Passage shown

Now, after seeing that list of topics, you might think that "Critical Mass" was a book about complex systems, and you might be right. But, you might be wrong, too, which is the problem when there's no strict definition of a term. So, let's assume he has, and see what this offers in terms of clarifying the corresponding ontological question. For one thing, Ball's choices suggest that perhaps we do not need other ill-defined properties like emergence, self-organization or robustness (3) to define a complex system. Instead, perhaps when we say we are studying a "complex system," we simply mean that it has a highly heterogeneous composition that we seek to explain using statistical mechanisms. To me, the former means that I, because of my limited mental capacity to grasp complicated equations, relationships or a tremendously large configuration space, pretty much have to use a statistical characterization that omits most of the detailed structure of the system; also, I say heterogeneous because homogeneous systems are much easier to explain using traditional statistical mechanics. The latter means that I'm not merely interested in describing the system, which can certainly be done using traditional statistics, but rather in explaining the rules and laws that govern the formation, persistence and evolution of that structure. For me, this definition is attractive both for its operational and utilitarian aspects, but also because it doesn't require me to wave my hands, use obfuscating jargon or otherwise change the subject.

Data extract
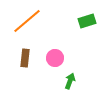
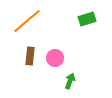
green rectangle: moved 2 px up
brown rectangle: moved 5 px right, 2 px up
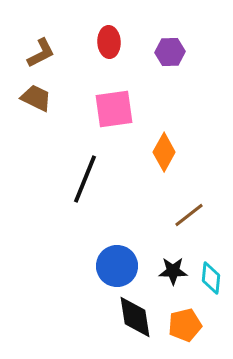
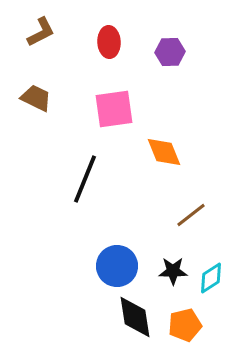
brown L-shape: moved 21 px up
orange diamond: rotated 51 degrees counterclockwise
brown line: moved 2 px right
cyan diamond: rotated 52 degrees clockwise
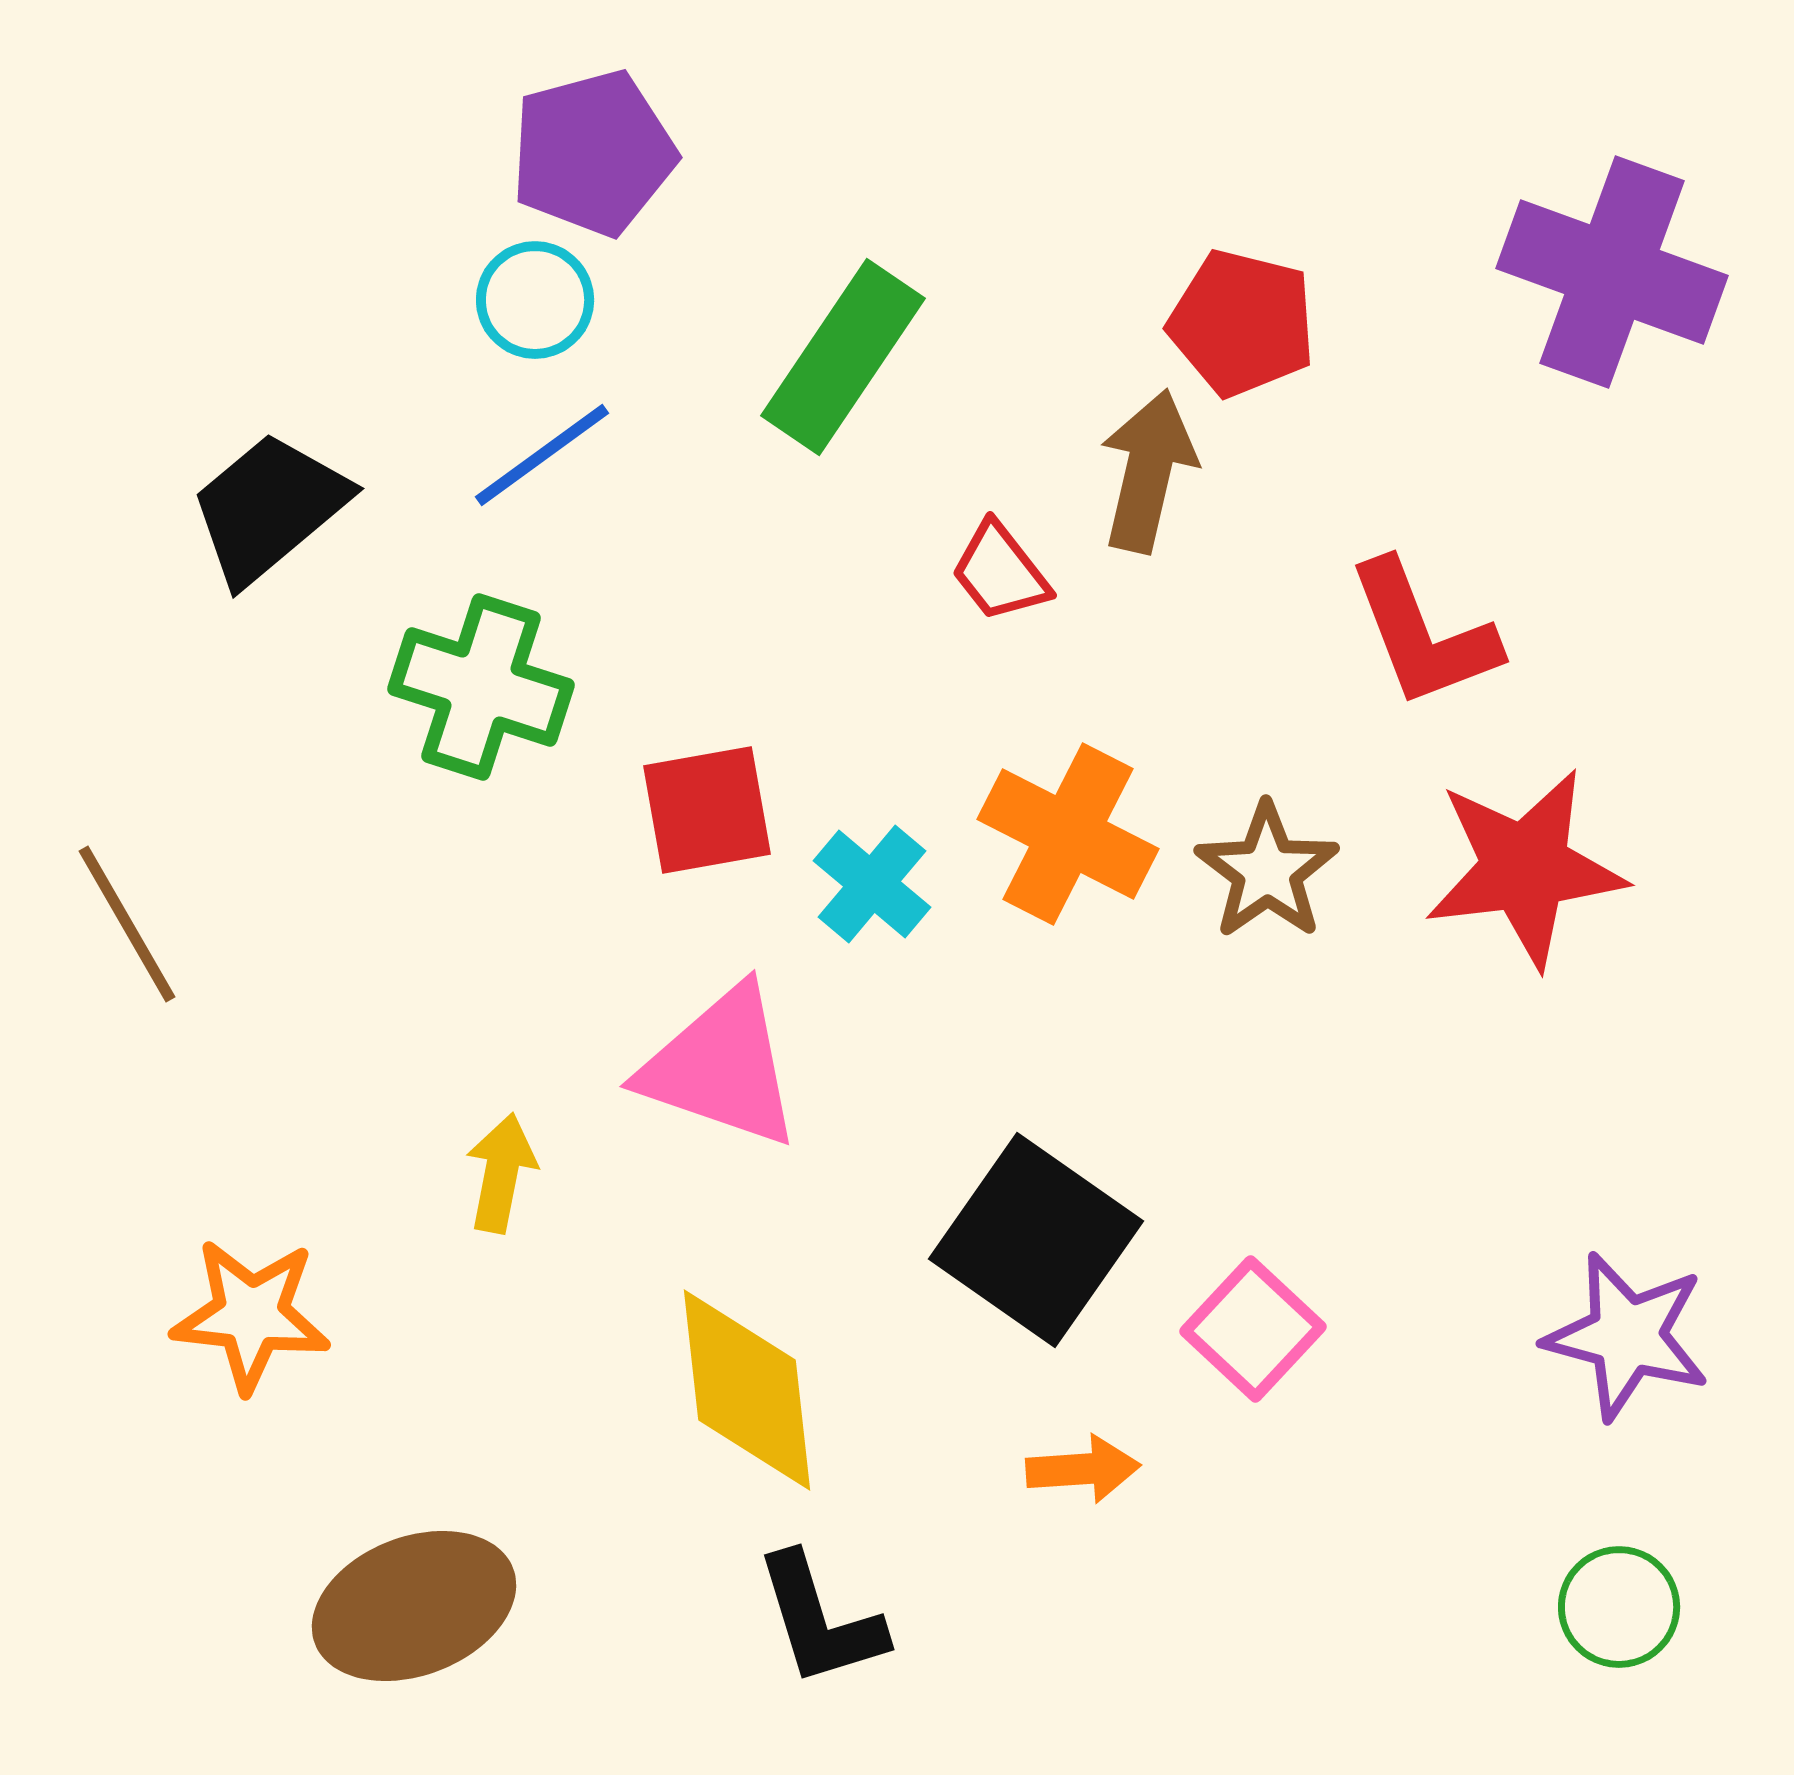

Task requirements
In the passage about defining complex systems, why does the writer specify a heterogeneous composition?

Worked answer
Homogeneous systems are much easier to explain using traditional statistical mechanics.